While I remember, the marmaris is good value.  It's the very sweaty-looking kebab shop looking over the weir.  The restaurant is through the back, the kebabs are good, the service friendly but the house wine god-awful. 

It looks pretty poor from the front but it's actually not bad.  just don't be sitting anywhere near the kebab counter part come kicking out time.


----------



## cyberfairy (Dec 5, 2006)

Skim said:
			
		

> Seconded... and they've got a glorious sweet trolley


I'm going there in a few hours


----------



## tommers (Dec 5, 2006)

I've only eaten in one place in bath, I think.

and that was the rajpoot.

it was f***** brilliant.


----------



## cyberfairy (Dec 5, 2006)

tommers said:
			
		

> I've only eaten in one place in bath, I think.
> 
> and that was the rajpoot.
> 
> it was f***** brilliant.


Yay!! Will it be expensive?


----------



## tommers (Dec 5, 2006)

cyberfairy said:
			
		

> Yay!! Will it be expensive?



can't really remember.  which makes me think it probably wasn't, cos I'm a  bit tight.


----------



## fractionMan (Dec 6, 2006)

It's quite pricey tbh.  But very nice.


----------



## cyberfairy (Dec 6, 2006)

fractionMan said:
			
		

> It's quite pricey tbh.  But very nice.


Welll, have to say was not that impressed. Lovely decor and food was nice but my veggie orma was small and not that special although the meat eaters raved about their dishes. Also asked for water which wasn't priced and it was 3.95 a fucking glass  Only found out when had two and the bill came. Taking the piss imo


----------



## tommers (Dec 6, 2006)

cyberfairy said:
			
		

> Welll, have to say was not that impressed. Lovely decor and food was nice but my veggie orma was small and not that special although the meat eaters raved about their dishes. Also asked for water which wasn't priced and it was 3.95 a fucking glass  Only found out when had two and the bill came. Taking the piss imo



fucking hell!  sorry, we didn't have any water....


----------



## fractionMan (Dec 7, 2006)

Next time go to the eastern eye.


----------



## sned (Dec 7, 2006)

mattie said:
			
		

> While I remember, the marmaris is good value.  It's the very sweaty-looking kebab shop looking over the weir.  The restaurant is through the back, the kebabs are good, the service friendly but the house wine god-awful.
> 
> It looks pretty poor from the front but it's actually not bad.  just don't be sitting anywhere near the kebab counter part come kicking out time.

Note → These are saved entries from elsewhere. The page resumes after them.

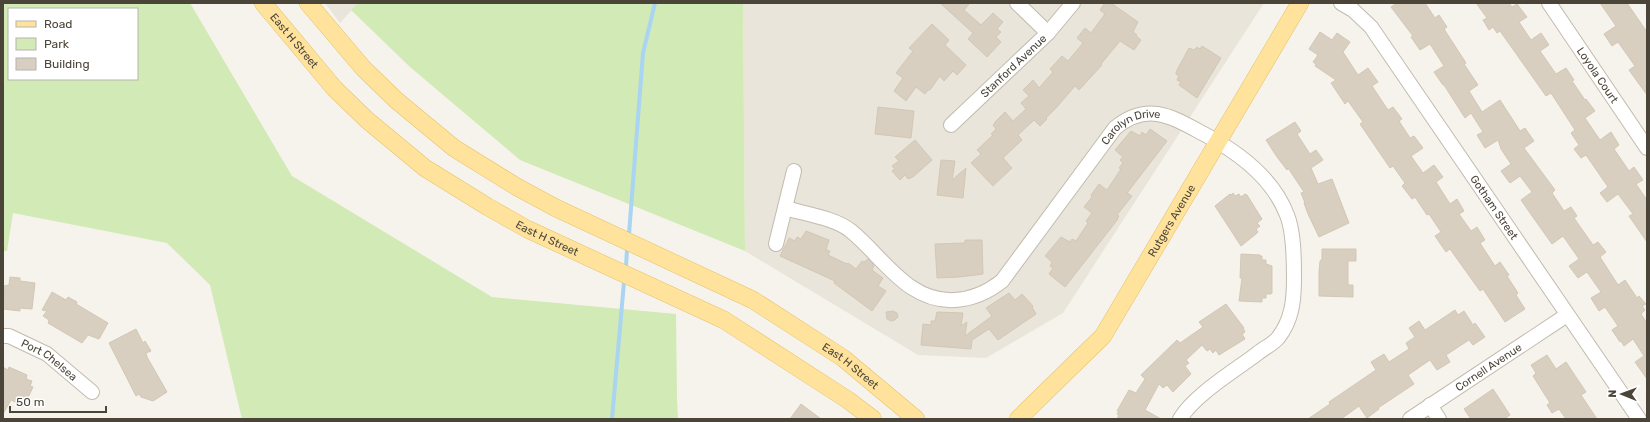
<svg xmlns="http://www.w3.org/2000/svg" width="1650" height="422" viewBox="0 0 1650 422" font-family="Rubik,sans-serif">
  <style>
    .residential { fill: #eae5da }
    .green { fill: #d2eab5; fill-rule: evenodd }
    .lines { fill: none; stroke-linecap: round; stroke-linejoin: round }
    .stream { stroke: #a9d4f2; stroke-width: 4 }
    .building { fill: #d8cfc1; stroke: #d3c7b4 }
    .minor-casing { stroke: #c2bbae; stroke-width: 16 }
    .major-casing { stroke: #e6c16a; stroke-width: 18 }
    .minor { stroke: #fff; stroke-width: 14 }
    .major { stroke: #ffe39c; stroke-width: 17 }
    .labels { text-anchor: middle; stroke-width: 3; stroke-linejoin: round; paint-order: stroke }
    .street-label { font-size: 11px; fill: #4b4439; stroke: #fff }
  </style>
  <rect width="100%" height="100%" fill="#f6f3ec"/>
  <!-- residential -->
  <path class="residential" d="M325 3H358L340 23Z
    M743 3H1264L1063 313 986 358 918 355 745 251Z"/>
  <!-- green -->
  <path class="green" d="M3 3H190L292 176 492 297 676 314 677 399 678 419H242L210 285 167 243 13 213 7 251H3ZM9 9H137V79H9Z
    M358 3H743L745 251 520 160 410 67 351 10Z"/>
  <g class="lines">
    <!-- stream -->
    <path class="stream" d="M629 234 643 53 655 3
      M626 266 627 250
      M612 419 624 282"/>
  </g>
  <!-- building -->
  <path class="building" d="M940 3H970L964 10 981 25 993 13 1003 22 997 29 1001 32 996 37 1001 42 987 57 968 39 973 33Z
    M1105 3H1111L1138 22 1133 32 1137 35 1136 36 1141 40 1134 50 1120 41 1101 64 1102 65 1079 90 1075 86 1057 107 1046 118 1047 119 1040 126 1034 120 1018 135 1022 140 1003 158 1012 168 993 186 971 163 981 154 977 150 993 135 991 134 996 129 993 125 995 123V122L1005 112 1013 121 1026 109 1021 103 1029 96 1023 90 1033 80 1039 88 1053 72 1050 69 1062 56 1068 61 1083 43 1077 38 1085 28 1091 33 1105 14 1100 10Z
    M1397 3H1425L1435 18 1439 15 1447 27 1444 29 1466 63 1464 64 1478 85 1469 91 1482 112 1500 100 1520 131 1525 128 1534 141 1524 148 1555 190 1552 193 1564 211 1571 207 1577 216 1574 218 1593 245 1598 242 1606 252 1600 257 1618 285 1625 280 1637 298 1639 296 1646 304 1642 306 1645 310 1641 314 1647 323V379L1635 362 1644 356 1633 339 1624 346 1621 341 1620 342 1612 330 1618 326 1605 307 1599 311 1591 298 1601 292 1587 272 1578 278 1569 266 1579 259 1563 236 1552 244 1530 213 1521 200 1532 192 1520 176 1510 183 1501 171 1511 164 1501 149 1498 140 1485 148 1477 135 1483 132 1471 113 1465 118 1444 85H1443L1434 72 1444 66 1430 44 1420 50 1411 37 1413 36 1391 7Z
    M1476 3H1509L1512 7 1517 4 1527 17 1519 22 1531 40 1541 33 1549 45 1540 51 1556 74 1566 68 1574 80 1572 81 1585 100 1586 99 1595 111 1585 118 1600 140 1611 132 1619 145 1614 149 1629 171 1634 167 1643 180 1636 184 1647 200V242L1629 216 1633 214 1618 194 1607 202 1600 193 1608 187 1586 155 1581 158 1574 149 1579 145 1571 133 1575 130 1551 93 1546 96 1500 31 1497 33 1493 27 1489 30 1483 20 1487 18Z
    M1600 3H1627L1647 32V95L1629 70 1635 66 1618 42 1612 46 1604 34 1616 26Z
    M932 24 949 40 945 45 966 65 957 75 953 71 944 81 940 76 930 90H928L925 94 916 87 906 101 894 91 903 78 896 73 913 51 909 48Z
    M1320 32 1332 40 1337 33 1350 42 1343 52 1358 75 1368 68 1378 82 1372 86 1388 110 1393 107 1402 119 1399 121 1410 138 1414 136 1423 148 1411 156 1423 173 1434 165 1443 177 1436 182 1450 204 1457 199 1464 211 1459 214 1471 231 1477 227 1485 240 1480 243 1495 266 1500 262 1509 275 1507 276 1518 293 1516 295 1525 309 1505 322 1483 289 1480 291 1450 249 1446 252 1435 236 1441 232 1429 214 1427 215 1415 197 1412 199 1402 186 1405 183 1393 166 1390 168 1360 124 1363 122 1348 101 1345 104 1331 83 1336 80 1315 66 1316 64 1313 62 1318 55 1309 49Z
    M1202 46 1221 58 1197 98 1179 85 1181 82 1177 80 1179 76 1176 74V72L1189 48 1194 50 1197 47 1200 49Z
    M878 107 914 111 911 138 875 134Z
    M1295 122 1301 131 1297 134 1310 154 1316 150 1323 160 1311 168 1318 184 1332 179 1349 223 1319 237 1308 214 1304 203H1305L1301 193 1304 192 1288 168 1287 170 1277 157 1266 140Z
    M1150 129 1167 141 1127 193 1132 196 1117 215 1119 216 1117 219H1118L1065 287 1049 274 1053 268 1050 266 1052 262 1045 256 1061 237 1070 242 1072 239 1076 241 1088 223 1086 221 1092 213 1084 207 1092 197 1091 195 1099 184 1107 190 1121 169 1119 168 1123 163 1120 160 1123 157 1115 150 1131 131 1140 136 1142 132 1146 135Z
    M915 140 932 160 913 177 908 179 905 175 900 180 892 171 895 169 892 166 899 161 895 157Z
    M941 160 955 161 952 180 966 168 963 198 937 195Z
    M1233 193 1235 196 1239 194 1241 197 1245 194 1247 195 1262 219 1257 223 1260 226 1256 229 1258 232 1256 234 1241 246 1215 206 1230 194 1231 195Z
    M806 231 829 240 826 250 830 251 828 255 847 264 848 263 856 269 862 261 864 262 868 259 874 265 872 270 883 278 878 286 886 291 872 311 834 283 835 281 780 256 789 238 795 241 797 237 801 239Z
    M965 240H982L983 274 960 277 937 278 935 244 965 243Z
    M1322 249H1356V261H1348V285H1353V297L1319 296V272L1320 261 1322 259Z
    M1241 254 1260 255V256H1262V260H1266V264L1272 266V293L1271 294H1266V298H1262V302L1239 301 1242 278H1240Z
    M10 277 20 278V281L35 283 32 309 20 308V311L3 309 4 286 9 285Z
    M52 292 66 300 68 297 77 302 76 304 108 323 99 339 88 335 82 343 48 323 49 320 43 316 47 311 42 310Z
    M1009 293 1015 300 1022 294 1033 306 1032 307 1036 314 998 340 989 329 972 340 971 349 921 345 923 324 931 325V321H935L937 312 963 313 961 326 967 322 965 336 992 316 986 308Z
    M1226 304 1244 328H1243L1245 332 1242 334 1245 339 1219 355 1216 350 1213 353 1210 349 1207 351 1202 345 1186 360 1189 363 1185 366 1191 374 1173 392 1167 385 1163 388 1159 384 1145 410 1161 419H1117L1119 415 1117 414 1119 411H1117L1129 390 1136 393 1145 379 1141 375 1177 340 1180 343 1203 327 1199 322Z
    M1455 310 1458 315 1464 311 1473 325 1475 323 1485 337 1473 345 1469 340 1446 355 1450 362 1437 370 1430 360 1408 375 1414 384 1378 408 1379 409 1367 418 1359 406 1341 419H1308L1330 404 1329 402 1376 370 1371 362 1384 354 1389 362 1409 349 1406 343 1415 337 1409 328 1419 321 1425 330Z
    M893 311 897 313 898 317 895 320 891 321 887 319 886 312Z
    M136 329 143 343 145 341 151 351 146 353 147 357 167 392 153 401 141 397 139 394 136 396 109 343Z
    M1547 355 1556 369 1566 362 1586 392 1581 395 1597 419H1566L1559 409 1552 413 1547 405 1550 403 1533 376 1536 373 1531 365Z
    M3 367 8 370 9 367 27 375 26 379 32 381 30 386 33 387 24 406 11 400 3 414Z
    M1493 389 1510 415 1504 419H1471L1464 409Z
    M801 404 821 419H790Z"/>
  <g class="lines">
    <defs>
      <g id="minor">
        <path d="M1017 3 1048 33"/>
        <path id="s1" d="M1341 3 1353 10 1371 27 1639 419"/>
        <path id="s2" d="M1549 3 1647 148"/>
        <path id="s3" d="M951 125 1048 33 1073 3"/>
        <path id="s4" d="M785 208C805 214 835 218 851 231 883 257 908 303 955 300 973 299 988 292 1002 281L1115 128C1148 101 1172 117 1204 134 1238 152 1273 178 1287 215 1294 232 1294 260 1294 278 1294 301 1292 320 1278 338 1273 344 1264 348 1258 353 1236 370 1194 395 1180 419"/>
        <path d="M776 244 794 171"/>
        <path id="s5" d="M3 336H9L47 354 92 392"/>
        <path d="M1430 405 1439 419"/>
        <path id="s6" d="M1410 419 1567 315"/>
      </g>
      <g id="major">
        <path id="s7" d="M263 3 334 88 367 120 425 168 488 207 527 229 724 320 848 400 873 419"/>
        <path id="s8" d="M308 3 363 68 396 100 454 148 517 187 556 208 753 300 843 358 916 419"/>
        <path id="s9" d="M1018 419 1103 336 1300 3"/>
      </g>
    </defs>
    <!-- minor casing -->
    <use href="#minor" class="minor-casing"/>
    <!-- major casing -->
    <use href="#major" class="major-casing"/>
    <!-- minor -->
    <use href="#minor" class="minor"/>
    <!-- major -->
    <use href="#major" class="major"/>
  </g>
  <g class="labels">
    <!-- street labels -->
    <g class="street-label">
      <text dy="4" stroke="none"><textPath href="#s7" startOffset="49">East H Street</textPath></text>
      <text dy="4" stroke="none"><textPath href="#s3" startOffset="86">Stanford Avenue</textPath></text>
      <text dy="4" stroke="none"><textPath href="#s2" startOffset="87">Loyola Court</textPath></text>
      <text dy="4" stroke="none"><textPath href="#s4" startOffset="456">Carolyn Drive</textPath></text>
      <text dy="4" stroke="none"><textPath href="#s1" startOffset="257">Gotham Street</textPath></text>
      <text dy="4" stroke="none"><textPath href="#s9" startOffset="253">Rutgers Avenue</textPath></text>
      <text dy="4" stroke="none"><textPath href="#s7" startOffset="373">East H Street</textPath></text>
      <text dy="4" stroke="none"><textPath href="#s5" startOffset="53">Port Chelsea</textPath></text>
      <text dy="4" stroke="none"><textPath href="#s8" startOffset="660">East H Street</textPath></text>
      <text dy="4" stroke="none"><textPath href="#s6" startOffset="94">Cornell Avenue</textPath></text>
    </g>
  </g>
  <!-- border -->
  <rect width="1650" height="422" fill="none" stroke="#4b4439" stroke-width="8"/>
  <!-- legend -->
  <rect x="8" y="8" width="130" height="72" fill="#ffffff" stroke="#b7b4b0"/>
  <rect x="16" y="21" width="20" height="6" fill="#ffe39c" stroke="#b7b4b0"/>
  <text x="44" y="28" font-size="12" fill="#4b4439">Road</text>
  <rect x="16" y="38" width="20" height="12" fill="#d2eab5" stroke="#b7b4b0"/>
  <text x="44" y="48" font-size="12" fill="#4b4439">Park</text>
  <rect x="16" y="58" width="20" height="12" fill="#d8cfc1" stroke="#b7b4b0"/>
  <text x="44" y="68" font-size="12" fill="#4b4439">Building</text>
  <!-- north arrow -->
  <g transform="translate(1622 394) rotate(271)" stroke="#ffffff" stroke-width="3" paint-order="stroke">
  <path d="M0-3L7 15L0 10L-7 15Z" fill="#4b4439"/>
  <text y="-6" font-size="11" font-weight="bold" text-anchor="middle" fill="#4b4439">N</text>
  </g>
  <!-- scale -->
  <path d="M10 406v6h96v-6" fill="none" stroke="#4b4439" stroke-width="2"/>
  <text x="16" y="406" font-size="12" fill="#4b4439" stroke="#ffffff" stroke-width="3" paint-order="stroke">50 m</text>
</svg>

yeah its good in there. the people at the take-away bit are quite unfriendly but the waiter who served us our meal was a nice chap.

had the set menu which was nice. weird starter - fish roe and stuff!


----------



## fractionMan (Dec 7, 2006)

The best kebabs in Bath I'd say.


----------



## sned (Dec 18, 2006)

you might be right. 

a year or so ago i would have gone for Al Falafel on Monmouth Street but ive gone off that place a bit since some of the guys who worked there left.

beats king's kebabs for sure!


----------